Review: Not Medea
The woman within
“Please hug your children when you get home,” asks playwright Allison Gregory in Not Medea. The play, which tells the story of a woman and the intersection of myth and magic, recently opened at B Street Theatre and it’s both captivating and grimly funny.
Directed by Gretchen Corbett, this is a tour de force for actress Lori Prince in this not quite, but almost one-woman show. Prince adroitly slips back and forth between the role of the modern day Woman and the character of Medea, all the while revealing why she feels sympathetic toward the ancient enchantress.

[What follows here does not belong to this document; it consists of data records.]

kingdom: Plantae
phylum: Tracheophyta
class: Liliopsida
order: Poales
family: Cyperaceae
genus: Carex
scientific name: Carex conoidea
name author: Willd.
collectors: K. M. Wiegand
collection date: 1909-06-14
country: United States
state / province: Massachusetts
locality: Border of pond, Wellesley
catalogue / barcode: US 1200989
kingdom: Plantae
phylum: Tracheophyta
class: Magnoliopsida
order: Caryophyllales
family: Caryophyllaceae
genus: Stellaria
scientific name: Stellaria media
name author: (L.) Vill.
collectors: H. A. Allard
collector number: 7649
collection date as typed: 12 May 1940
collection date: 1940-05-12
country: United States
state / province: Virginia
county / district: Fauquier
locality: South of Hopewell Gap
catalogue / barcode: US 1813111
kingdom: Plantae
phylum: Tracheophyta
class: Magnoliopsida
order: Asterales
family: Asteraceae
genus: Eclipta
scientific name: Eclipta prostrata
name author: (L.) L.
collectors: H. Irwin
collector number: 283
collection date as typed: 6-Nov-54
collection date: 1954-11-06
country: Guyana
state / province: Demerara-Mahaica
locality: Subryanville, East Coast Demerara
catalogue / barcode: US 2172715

Woman has arrived at the theater in need of a break from mothering; here, she first interacts with the audience, and then, as she walks onto the stage, looking for a seat, she notices the Medea set and confesses that though the play does not end well, she can understand the choices Medea makes.
“Poor Medea wanted to end her personal pain. Yeah, don’t we all? So what? She was a monster.”
Here, Gregory has crafted an interesting plot device in which a woman straddles the modern and the ancient world, fully believable in each.
Throughout the play, Woman hints at her deep, dark secret and in the telling of the Medea story reveals more and more of her secret until at last, she confesses everything and is doubled over with the pain of her grief.
Deonna Bouye is the one-woman Greek chorus, while Ross Hellwig—tall, strong, and handsome—is Jason, for whom both Medea and Woman fall until his real nature is revealed, something that proves devastating to both women.
Not Medea is very funny, but also packs an emotional wallop.